### Supplied passage
=== Begin Enclosure ===

Tobacco companies experience losses

Courtesy of WikiMedia Commons  TOBACCO USE has declined in the U.S. due in part to strict laws and regulations. Overall usage declined from 42.4 percent in 1965 to 19 percent in 2011.

Courtesy of WikiMedia Commons
TOBACCO USE has declined in the U.S. due in part to strict laws and regulations. Overall usage declined from 42.4 percent in 1965 to 19 percent in 2011.

Commentary by
Michael Bianco

Smoking has been on the decline in the U.S. in the last few decades, with usage having gone down from 42.4 percent in 1965 to 19 percent in 2011 due to strict laws, regulations and education detriments of smoking on the habits’ detriments. While this decline is definitely a victory against a product that only serves to make money off of addiction, the tobacco companies on the other hand have been taking losses due to the change in cultural perception that has people avoiding the harmful goods.

With these pressures in the usual domestic markets, tobacco companies have reorganized their strategies and goals by finding ways to generate revenue through new methods previously overlooked.

While the U.S. and other first world countries are making strides in decreasing their tobacco use, the rest of the world lags behind in these anti-smoking activities, if the activities exist at all.
Additionally, with the rise of Asia as the new hot commodity for firms breaking into the untapped potential of a relatively new foreign market, tobacco companies have begun to increase their focus in this area as their original customer bases fade away amid regulations and restrictive laws. The small barriers to entry for a smaller country only serve to make this course of action more appealing to the corporations.

Phillip Morris, one of the largest tobacco companies in the world, serves as a good example of what happens when a large corporation breaks into the Asian market because of itsrecent activities in the last decade or so.

By advertising and sponsoring heavily along with setting up entire production industries and businesses in the country, the company starts to create a perpetual cycle to solidify its ties with the nation as a whole.

=== End Enclosure ===

### Work instructions
**1.** In the commentary on tobacco companies, which company is given as an example of a large corporation breaking into the Asian market?
**2.** Carry on the commentary on tobacco companies from its last sentence.
The material that comes after this text has nothing to do with it.

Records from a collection
=== Begin Enclosure ===

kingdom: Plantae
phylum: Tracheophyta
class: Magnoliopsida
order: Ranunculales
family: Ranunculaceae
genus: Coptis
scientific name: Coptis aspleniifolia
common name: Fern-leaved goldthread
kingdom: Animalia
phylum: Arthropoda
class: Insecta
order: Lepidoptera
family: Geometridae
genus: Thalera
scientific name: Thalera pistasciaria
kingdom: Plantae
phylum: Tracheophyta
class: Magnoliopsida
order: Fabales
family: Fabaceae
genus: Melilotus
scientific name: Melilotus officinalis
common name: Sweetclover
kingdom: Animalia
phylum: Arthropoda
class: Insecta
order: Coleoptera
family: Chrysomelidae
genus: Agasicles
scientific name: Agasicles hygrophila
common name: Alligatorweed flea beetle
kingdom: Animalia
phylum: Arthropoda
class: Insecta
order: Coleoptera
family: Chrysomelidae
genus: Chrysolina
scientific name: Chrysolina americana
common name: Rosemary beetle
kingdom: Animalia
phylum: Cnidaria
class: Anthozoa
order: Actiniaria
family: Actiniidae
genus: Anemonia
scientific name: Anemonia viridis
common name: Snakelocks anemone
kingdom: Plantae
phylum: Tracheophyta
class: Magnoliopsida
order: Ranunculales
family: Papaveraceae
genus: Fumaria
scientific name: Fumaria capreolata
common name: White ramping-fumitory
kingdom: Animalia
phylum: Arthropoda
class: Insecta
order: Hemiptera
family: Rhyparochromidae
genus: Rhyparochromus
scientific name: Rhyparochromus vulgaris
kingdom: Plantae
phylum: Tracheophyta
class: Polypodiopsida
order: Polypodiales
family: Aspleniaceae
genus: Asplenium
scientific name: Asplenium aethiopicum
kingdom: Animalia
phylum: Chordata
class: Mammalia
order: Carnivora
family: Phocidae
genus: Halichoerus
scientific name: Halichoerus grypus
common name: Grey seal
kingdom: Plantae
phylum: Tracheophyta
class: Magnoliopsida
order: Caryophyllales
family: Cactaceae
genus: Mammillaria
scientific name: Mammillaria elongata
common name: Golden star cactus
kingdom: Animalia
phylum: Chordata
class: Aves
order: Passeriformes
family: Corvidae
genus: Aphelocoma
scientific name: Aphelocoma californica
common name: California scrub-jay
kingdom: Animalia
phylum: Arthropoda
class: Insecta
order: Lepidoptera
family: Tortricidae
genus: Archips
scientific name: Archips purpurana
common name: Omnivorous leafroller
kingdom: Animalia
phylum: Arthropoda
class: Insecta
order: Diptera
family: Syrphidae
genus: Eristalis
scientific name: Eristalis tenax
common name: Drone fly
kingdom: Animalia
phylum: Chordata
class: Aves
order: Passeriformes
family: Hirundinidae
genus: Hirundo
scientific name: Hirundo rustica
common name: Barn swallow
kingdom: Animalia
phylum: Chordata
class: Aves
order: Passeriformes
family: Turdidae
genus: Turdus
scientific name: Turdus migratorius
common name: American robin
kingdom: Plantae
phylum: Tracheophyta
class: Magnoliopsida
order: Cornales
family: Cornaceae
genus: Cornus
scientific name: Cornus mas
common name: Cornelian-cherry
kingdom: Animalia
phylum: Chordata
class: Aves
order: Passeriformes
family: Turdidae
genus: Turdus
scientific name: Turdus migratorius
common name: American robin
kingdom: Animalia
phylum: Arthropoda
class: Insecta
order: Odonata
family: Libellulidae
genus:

=== End Enclosure ===

### Answers to the exercises
**1.** Phillip Morris

**2.**
Asian countries then find themselves as economic prisoners of sorts who are at the mercy of this industry taking advantage of the situation. Despite the laws preventing Phillip Morris from extending its presence overseas, the purchase of the Asian tobacco firm Sampoerna cigarettes in 2005 circumnavigated these restrictions allowing the corporation break into this market indirectly through a proxy.

Following this, the usage of tobacco has skyrocketed in the Asian countries affected, particularly in Indonesia where up to two-thirds of men currently smoke.

Despite the worrisome statistics that show a disproportionate number of Indonesians smoking, there are indications that this trend will not be reversed anytime soon. With tobacco now being the second-largest employer in the country, the government is hesitant to begin placing similar restrictions to those in the U.S. since it would curb and diminish one of the largest sources of wealth, revenue and employment in the nation.

This dilemma, while unfortunate and undesirable, is pretty respectable as a clever ploy by Phillip Morris to recover from regulation in the U.S. by reorganizing its strategy, focusing on other alternatives and take advantage of the Asian markets that offer much growth opportunities.

By utilizing economics as a tool to hold countries “hostage,” Phillip Morris and other tobacco companies are readapting themselves to accommodate for the changing environment. Hopefully the nations will be able to regulate the corporations in order to curb their “addiction” to tobacco in the future.